Se organizó un nuevo traslado, esta vez a Ekaterinburgo, a la espera de poder enviarlos con seguridad a Moscú. Pero el estallido de la guerra civil en Rusia hizo temer la liberación del zar y con ella una contrarrevolución a gran escala contra el gobierno bolchevique, por lo que el 16 de julio de 1918 las autoridades comunistas tomaron una decisión definitiva: ejecutar a los Romanov de inmediato.

Esa misma madrugada, el oficial Yakov Yurovsky despertó al zar Nicolás, su esposa Alejandra, el zarévich Alekséi y las cuatro hijas: Olga, Tatiana, María y Anastasia. Los llevó al sótano de la casa donde estaban retenidos, les informó de la orden de ejecución y enseguida dio la orden de abrir fuego. En pocos minutos, toda la familia fue asesinada a disparos y golpes de bayoneta, tras lo cual sus cuerpos fueron llevados al bosque y quemados.

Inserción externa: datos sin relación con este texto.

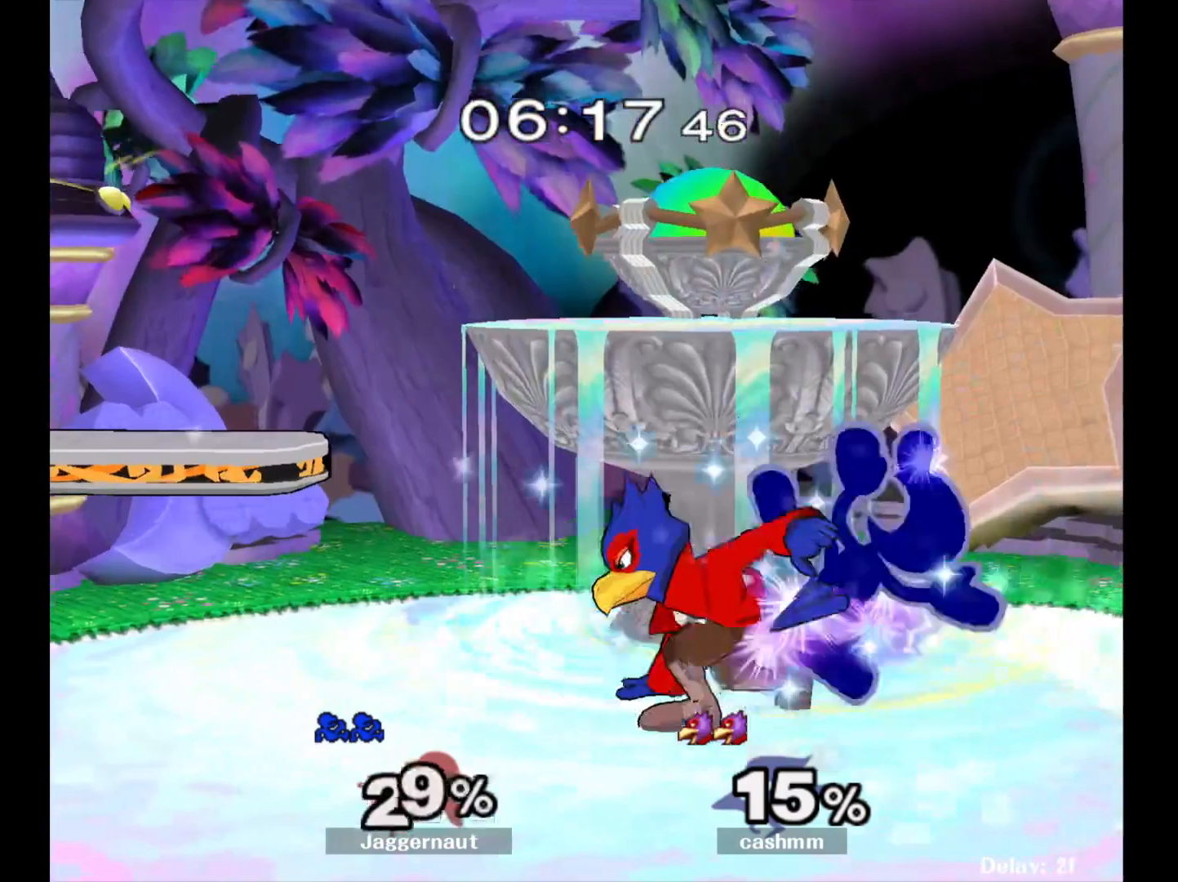
{"buttons": [], "left_stick": "right", "right_stick": "center", "events": [[267, "R1", "up"], [317, "left_stick", "right"]]}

El hecho de que los cadáveres hubieran sido eliminados en secreto dio lugar, durante las décadas siguientes, a varias teorías conspiratorias según las cuales algunos de los hijos habrían sobrevivido. En 1979 los cuerpos fueron descubiertos por Alexander Avdonin, un arqueólogo aficionado; pero seguía faltando uno: el de una de las hijas, probablemente la más joven, Anastasia. A causa de ello, a lo largo de los años aparecieron diversas mujeres que afirmaban ser la última superviviente de los Romanov. Solo en 2007 se identificaron los restos de esta última y se cerró finalmente la historia de una dinastía legendaria.